De repente sintió que no podía detener la cascada de palabras que salían de su boca.
—Tienes tanta razón. Esto no está funcionando. Nuestro propósito es servir a la Virgen Escribana, pero tiene que haber una manera de hacerlo en la que podamos honrarnos también a nosotras mismas. —Cormia miró a Phury—. Si somos sus hijas Elegidas, ¿acaso eso no implica que ella quiere lo mejor para nosotras? ¿Acaso eso no es lo que los padres quieren para sus hijos? ¿Cómo es posible que esto…? —Cormia miró a su alrededor, hacia las paredes blancas que lo rodeaban todo en ese mundo—. ¿Cómo es posible que esto sea lo mejor? Para la mayoría de nosotras esta vida es como estar congeladas. Aunque podemos movernos, estamos como suspendidas. ¿Cómo… puede ser esto lo mejor para nosotras?
Phury arrugó la frente.
—No lo es. Claro que no lo es. —Agarró la tela que tenía entre las manos y la estrelló contra el suelo de mármol, antes de arrancarse del cuello el medallón del Gran Padre.

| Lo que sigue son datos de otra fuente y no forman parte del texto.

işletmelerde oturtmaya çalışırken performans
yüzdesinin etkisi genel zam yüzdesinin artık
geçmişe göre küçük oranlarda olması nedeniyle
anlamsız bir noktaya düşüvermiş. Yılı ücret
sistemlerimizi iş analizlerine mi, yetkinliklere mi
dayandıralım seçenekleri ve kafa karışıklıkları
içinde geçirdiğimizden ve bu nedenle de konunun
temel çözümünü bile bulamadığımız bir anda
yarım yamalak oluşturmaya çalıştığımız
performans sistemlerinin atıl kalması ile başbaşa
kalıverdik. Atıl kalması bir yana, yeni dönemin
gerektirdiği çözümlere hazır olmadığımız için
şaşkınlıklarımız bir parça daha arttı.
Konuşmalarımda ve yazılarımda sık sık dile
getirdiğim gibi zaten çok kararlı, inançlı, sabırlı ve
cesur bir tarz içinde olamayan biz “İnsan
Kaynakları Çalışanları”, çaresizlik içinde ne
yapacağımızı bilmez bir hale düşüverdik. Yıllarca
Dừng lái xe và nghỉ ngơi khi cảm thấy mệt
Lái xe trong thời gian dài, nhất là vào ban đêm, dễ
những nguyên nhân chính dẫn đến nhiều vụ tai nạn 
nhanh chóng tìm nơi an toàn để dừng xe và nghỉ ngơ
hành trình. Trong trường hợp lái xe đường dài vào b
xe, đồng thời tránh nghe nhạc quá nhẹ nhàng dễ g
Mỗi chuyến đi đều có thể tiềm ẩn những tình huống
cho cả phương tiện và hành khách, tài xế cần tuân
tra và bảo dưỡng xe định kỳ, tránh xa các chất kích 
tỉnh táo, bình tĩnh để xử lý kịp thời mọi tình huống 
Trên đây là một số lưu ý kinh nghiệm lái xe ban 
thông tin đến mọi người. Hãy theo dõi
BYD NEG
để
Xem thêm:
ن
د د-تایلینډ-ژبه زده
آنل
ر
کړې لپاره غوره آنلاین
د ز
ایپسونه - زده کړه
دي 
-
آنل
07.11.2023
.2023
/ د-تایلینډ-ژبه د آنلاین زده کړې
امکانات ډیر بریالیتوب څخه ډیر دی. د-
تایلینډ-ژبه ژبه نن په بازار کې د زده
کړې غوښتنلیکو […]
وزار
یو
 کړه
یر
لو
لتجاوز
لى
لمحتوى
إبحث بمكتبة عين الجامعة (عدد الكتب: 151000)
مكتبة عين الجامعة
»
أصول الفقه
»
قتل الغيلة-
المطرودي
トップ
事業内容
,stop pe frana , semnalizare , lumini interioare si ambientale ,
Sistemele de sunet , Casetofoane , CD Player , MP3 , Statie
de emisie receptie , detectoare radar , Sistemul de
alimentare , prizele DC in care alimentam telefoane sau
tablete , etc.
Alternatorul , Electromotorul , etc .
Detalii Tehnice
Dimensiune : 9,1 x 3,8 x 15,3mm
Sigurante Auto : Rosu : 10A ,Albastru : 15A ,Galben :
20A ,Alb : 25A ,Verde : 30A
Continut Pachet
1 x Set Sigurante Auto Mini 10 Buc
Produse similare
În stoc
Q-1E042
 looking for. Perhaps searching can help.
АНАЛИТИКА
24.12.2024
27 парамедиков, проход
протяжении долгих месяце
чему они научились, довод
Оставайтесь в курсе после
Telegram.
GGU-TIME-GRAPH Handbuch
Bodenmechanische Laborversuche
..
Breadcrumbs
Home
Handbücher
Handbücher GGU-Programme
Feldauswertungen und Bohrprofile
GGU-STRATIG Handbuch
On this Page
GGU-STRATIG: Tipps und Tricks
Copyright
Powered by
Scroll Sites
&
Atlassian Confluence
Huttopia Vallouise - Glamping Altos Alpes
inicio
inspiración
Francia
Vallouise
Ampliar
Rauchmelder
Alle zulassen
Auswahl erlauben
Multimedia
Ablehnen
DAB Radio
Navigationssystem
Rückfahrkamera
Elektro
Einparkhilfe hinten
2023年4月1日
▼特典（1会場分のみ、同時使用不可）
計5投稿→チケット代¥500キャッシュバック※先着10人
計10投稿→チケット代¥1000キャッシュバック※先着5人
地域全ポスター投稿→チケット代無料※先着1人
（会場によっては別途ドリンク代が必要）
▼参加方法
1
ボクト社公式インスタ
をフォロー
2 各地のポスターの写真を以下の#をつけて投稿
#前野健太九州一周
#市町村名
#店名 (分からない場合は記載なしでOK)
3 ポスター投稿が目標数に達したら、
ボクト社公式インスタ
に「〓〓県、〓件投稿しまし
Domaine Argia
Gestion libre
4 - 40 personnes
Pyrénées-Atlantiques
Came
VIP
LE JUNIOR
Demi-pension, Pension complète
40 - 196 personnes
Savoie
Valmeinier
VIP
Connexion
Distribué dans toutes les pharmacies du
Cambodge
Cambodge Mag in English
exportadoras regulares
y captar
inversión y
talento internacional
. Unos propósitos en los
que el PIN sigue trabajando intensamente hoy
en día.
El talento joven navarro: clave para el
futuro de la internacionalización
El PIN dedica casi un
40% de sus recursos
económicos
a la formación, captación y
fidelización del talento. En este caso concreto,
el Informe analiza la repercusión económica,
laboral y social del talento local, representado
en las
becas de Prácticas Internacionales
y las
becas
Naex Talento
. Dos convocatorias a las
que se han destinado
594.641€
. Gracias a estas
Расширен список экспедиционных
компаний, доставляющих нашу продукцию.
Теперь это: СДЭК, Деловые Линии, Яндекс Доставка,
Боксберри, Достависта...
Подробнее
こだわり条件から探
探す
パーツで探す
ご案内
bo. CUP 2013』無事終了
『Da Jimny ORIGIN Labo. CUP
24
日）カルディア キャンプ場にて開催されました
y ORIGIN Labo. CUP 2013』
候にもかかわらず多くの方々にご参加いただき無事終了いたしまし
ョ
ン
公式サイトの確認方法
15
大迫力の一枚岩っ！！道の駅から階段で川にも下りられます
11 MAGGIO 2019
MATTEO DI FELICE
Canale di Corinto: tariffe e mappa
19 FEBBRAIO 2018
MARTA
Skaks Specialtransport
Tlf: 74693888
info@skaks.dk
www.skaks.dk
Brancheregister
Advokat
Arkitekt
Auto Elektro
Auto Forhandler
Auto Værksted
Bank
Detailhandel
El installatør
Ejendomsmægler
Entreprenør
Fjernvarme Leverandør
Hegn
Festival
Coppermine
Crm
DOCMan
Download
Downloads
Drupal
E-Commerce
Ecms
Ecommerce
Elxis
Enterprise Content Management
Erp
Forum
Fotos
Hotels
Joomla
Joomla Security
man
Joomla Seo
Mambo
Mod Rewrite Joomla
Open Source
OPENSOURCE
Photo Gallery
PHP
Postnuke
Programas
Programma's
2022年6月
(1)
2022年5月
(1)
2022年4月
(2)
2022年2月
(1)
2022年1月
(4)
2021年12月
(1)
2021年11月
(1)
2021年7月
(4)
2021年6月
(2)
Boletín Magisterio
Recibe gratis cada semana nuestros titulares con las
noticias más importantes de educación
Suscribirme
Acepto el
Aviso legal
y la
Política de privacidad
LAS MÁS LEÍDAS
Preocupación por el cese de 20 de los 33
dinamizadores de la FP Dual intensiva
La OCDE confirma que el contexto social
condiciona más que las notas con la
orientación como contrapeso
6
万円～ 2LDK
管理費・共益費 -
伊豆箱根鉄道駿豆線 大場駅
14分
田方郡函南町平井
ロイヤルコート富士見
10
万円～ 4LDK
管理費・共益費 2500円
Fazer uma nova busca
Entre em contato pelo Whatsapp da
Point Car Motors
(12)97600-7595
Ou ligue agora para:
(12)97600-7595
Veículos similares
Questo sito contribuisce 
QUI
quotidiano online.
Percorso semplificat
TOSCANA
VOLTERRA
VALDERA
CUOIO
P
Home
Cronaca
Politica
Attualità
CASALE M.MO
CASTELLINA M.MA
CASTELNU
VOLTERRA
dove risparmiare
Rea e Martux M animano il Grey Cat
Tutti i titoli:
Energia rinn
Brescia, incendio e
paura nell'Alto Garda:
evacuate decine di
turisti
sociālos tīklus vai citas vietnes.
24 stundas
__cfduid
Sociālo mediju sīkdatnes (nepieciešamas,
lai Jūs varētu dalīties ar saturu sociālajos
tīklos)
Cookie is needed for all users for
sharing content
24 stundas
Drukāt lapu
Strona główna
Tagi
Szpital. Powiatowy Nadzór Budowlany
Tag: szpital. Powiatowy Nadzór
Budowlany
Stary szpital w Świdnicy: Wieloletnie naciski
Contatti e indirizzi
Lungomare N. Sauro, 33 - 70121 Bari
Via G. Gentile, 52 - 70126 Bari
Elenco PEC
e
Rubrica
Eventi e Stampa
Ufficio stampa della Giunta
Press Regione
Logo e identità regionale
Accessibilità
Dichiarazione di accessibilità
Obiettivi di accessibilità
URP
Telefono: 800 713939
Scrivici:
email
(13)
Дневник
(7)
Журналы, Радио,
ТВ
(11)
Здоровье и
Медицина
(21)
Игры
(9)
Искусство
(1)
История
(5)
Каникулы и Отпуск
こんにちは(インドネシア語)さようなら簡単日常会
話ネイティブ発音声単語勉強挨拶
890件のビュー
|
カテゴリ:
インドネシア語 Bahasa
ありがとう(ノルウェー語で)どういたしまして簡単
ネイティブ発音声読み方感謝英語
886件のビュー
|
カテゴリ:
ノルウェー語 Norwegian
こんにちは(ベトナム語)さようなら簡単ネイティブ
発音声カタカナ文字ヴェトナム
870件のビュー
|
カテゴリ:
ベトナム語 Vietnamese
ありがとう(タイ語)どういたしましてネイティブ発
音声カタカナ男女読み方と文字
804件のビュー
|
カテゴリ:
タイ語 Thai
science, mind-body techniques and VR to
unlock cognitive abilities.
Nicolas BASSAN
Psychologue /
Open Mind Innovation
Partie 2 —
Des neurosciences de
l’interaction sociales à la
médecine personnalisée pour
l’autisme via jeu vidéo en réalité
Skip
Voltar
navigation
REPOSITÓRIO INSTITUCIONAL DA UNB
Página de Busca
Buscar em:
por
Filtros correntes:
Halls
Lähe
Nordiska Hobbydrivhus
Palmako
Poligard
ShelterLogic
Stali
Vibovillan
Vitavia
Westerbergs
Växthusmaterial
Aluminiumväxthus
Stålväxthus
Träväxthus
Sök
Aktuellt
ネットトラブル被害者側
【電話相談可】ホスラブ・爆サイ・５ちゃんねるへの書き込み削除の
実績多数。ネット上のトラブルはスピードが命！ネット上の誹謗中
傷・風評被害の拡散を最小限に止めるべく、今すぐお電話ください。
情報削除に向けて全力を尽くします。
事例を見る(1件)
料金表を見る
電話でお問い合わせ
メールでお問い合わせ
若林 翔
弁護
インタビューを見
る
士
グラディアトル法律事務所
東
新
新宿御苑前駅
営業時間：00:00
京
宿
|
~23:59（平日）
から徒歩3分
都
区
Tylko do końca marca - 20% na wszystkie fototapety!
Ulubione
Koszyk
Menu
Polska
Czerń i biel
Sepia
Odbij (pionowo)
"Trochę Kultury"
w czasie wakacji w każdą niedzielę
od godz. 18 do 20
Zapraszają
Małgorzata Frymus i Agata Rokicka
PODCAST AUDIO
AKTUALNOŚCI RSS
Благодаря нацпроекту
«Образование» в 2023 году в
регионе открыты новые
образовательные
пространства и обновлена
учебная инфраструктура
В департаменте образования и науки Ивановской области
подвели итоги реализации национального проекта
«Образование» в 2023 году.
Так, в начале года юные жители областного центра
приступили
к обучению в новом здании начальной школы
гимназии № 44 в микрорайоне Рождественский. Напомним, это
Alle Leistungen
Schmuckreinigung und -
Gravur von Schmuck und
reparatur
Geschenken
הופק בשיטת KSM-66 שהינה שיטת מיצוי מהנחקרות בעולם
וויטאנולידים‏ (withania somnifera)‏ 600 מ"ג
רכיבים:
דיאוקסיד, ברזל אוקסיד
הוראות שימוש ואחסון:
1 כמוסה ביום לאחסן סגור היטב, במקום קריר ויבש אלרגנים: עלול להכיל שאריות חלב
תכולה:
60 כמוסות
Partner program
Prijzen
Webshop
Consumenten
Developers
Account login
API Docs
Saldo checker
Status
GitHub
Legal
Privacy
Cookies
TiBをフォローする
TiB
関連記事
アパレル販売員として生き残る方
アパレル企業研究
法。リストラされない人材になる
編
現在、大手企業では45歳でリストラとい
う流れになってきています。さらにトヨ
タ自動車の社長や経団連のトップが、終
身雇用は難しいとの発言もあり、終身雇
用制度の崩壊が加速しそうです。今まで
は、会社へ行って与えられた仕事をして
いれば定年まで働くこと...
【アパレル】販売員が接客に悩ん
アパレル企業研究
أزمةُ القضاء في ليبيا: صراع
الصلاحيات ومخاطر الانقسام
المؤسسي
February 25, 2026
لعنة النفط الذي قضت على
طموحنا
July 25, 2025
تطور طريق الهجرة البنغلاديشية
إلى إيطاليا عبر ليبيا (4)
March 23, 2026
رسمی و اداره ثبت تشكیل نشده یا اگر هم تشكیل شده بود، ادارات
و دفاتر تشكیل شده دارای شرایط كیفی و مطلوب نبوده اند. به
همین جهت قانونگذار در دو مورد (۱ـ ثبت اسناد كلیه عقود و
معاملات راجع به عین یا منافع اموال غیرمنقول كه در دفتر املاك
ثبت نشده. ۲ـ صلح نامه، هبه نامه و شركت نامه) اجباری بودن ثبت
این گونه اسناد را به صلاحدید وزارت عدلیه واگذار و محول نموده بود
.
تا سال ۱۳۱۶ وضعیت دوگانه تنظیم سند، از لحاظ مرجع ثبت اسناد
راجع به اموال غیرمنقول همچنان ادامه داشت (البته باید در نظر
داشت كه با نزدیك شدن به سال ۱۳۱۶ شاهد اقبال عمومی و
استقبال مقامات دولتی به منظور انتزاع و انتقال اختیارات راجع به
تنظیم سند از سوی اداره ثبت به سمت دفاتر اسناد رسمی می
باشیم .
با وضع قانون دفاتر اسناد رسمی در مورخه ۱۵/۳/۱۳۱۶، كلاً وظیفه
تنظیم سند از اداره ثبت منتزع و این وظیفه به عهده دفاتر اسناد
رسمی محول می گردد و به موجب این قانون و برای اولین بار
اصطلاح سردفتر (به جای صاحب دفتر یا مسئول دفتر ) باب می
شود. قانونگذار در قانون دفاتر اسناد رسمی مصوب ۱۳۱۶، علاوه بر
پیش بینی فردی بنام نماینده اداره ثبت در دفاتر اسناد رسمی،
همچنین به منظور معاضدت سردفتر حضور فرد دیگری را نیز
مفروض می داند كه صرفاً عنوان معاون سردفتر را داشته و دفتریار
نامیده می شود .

Va a renunciar a su posición, pensó Cormia, mientras se dejaba llevar por la exaltación y la desilusión que ofrecía el futuro. Va a renunciar…
Pero entonces Phury levantó el pesado medallón de oro, que comenzó a mecerse en el aire colgado de su correa de cuero, y ella se quedó sin aliento. En ese momento el rostro de Phury adoptó una expresión de determinación y poder, no de irresponsabilidad. La luz que despedían sus ojos hablaba de inteligencia y liderazgo, no de cobardía. Mientras se erguía allí, frente a ella, Phury se transformó en el paisaje mismo del santuario, en todos los edificios y la tierra y el aire y el agua. No es que fuera parte de ese mundo, es que se había transformado en el mundo mismo.
Después de pasarse la vida viendo en un cuenco de agua cómo se desarrollaba la historia, Cormia se dio cuenta de que por primera vez estaba viendo cómo se hacía la historia justo ante sus ojos, en tiempo real.
Nada iba a volver a ser lo mismo después de esto.
Mientras sostenía en su puño el emblema de su posición, Phury proclamó con voz profunda:
—Soy la fuerza de la raza. Soy el Gran Padre. ¡Y como tal gobernaré!